The Kentucky Supreme Court ruled that excess clauses in two insurance policies were mutually repugnant and that losses should be apportioned equally between the two insurers. Motorists Mutual Ins. Co. v. First Specialty Ins. Co., 2024 Ky. LEXIS 394 (Ky. Dec. 19, 2024).

Background

The dispute arose from an automobile accident that resulted in the death of a child. The car was driven by an employee of Alltrade while driving at an apartment complex owned by Whispering Brook Acquisitions. Whispering Brook had retained Alltrade to perform work on site and the parties had entered into a service agreement that required Whispering Brook to indemnify and hold harmless Alltrade for all liability related to property management.

Alltrade was insured under a commercial liability policy issued by Motorists while Whispering Brook was insured under a commercial liability policy issued by First Specialty. Both policies contained “other insurance” clauses. Motorists’s “other insurance” clause provided, in relevant part, “[f]or any covered ‘auto’ you don’t own, the insurance provided by this Coverage Form is excess over any other collectible insurance.” First Specialty’s clause stated that “[t]his insurance is excess over: [a]ny other insurance, whether primary, excess, contingent or any other basis.”

When the decedent’s family sued Alltrade and Whispering Brook, Motorists intervened to determine the priority of coverage between the two insurers. A trial court held that the two “other insurance” provisions were mutually repugnant excess clauses and therefore that the insurers were required to contribute equally to the underlying liability. An intermediate appellate court reversed, ruling that First Specialty’s provision was a nonstandard escape clause under Empire Fire & Marine Insurance Co. v. Haddix, 927 S.W.2d 843 (Ky. App. 1996). The appellate court therefore held that Motorists was required to provide primary coverage and First Specialty’s policy was excess to the Motorists policy.

Decision

The Kentucky Supreme Court reversed. The court explained that the test for mutual repugnancy is whether the two clauses are “indistinguishable in meaning and intent.” Finding that the “other insurance” provisions here met this standard, the court emphasized that both clauses seek to accomplish the exact same thing—to limit coverage in light of other available insurance by making its own coverage excess to other valid and collectible insurance. The court rejected First Specialty’s designation of its “other insurance” clause as a nonstandard escape clause, noting that it did not deny coverage altogether when other insurance covered the same risk.

Having determined the two clauses mutually repugnant, the court ruled that the loss should be apportioned equally between the two insurers.
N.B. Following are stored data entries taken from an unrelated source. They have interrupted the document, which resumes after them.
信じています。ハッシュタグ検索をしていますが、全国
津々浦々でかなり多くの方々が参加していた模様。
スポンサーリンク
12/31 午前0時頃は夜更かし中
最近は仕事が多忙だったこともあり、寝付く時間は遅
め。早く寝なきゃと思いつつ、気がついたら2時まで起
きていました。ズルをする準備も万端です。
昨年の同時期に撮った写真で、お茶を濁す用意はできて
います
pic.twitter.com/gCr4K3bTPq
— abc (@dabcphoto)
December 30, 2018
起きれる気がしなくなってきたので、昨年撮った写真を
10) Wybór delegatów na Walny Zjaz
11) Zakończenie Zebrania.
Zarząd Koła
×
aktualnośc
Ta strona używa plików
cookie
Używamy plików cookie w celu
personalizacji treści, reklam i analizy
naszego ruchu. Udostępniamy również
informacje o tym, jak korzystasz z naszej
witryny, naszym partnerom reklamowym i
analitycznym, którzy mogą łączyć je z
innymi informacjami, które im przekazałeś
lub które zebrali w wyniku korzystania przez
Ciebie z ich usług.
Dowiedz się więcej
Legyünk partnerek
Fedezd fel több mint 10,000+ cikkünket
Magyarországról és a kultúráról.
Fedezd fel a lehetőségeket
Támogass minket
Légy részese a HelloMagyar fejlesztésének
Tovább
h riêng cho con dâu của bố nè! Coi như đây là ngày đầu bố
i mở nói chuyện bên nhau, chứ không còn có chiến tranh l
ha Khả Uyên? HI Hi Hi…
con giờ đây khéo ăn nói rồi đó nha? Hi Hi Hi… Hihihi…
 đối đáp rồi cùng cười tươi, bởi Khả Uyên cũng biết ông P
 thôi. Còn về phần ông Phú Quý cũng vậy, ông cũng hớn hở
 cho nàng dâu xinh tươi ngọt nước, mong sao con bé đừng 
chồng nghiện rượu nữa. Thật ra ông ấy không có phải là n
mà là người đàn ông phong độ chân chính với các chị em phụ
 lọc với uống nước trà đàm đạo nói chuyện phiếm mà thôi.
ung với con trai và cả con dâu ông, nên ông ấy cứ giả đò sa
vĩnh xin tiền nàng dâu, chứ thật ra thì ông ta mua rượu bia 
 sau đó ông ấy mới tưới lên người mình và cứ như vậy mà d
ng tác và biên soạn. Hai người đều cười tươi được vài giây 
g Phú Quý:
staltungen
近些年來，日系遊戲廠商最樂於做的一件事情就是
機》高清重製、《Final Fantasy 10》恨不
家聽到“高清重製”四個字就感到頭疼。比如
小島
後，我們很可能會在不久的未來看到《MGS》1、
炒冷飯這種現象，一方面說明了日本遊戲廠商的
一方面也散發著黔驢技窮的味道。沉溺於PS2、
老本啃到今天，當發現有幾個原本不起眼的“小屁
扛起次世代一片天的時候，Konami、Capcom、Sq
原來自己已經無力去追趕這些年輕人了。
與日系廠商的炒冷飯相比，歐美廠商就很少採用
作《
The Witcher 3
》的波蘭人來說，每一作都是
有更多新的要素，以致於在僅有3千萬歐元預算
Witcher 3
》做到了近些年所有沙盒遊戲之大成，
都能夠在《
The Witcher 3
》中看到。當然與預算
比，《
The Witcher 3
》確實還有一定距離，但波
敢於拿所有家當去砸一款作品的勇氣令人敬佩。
The court acknowledged that in other cases, courts have apportioned losses on a pro rata basis in light of particular circumstances, but held that equal shares was warranted here based on the co-primary status of the two insurers for both policyholders as well as the identical limits of liability.

Comments

The Kentucky Supreme Court expressly overruled Haddix, in which a Kentucky appellate court ruled that the phrase “whether primary, excess, contingent, or any other basis” in an “other insurance” provision renders it a nonstandard escape clause. Instead, the Kentucky Supreme Court held that courts must examine the specific language of each “other insurance” clause at issue in order to determine priority, and that even absent identical language, two clauses may be deemed mutually repugnant if their intent and meaning are the same.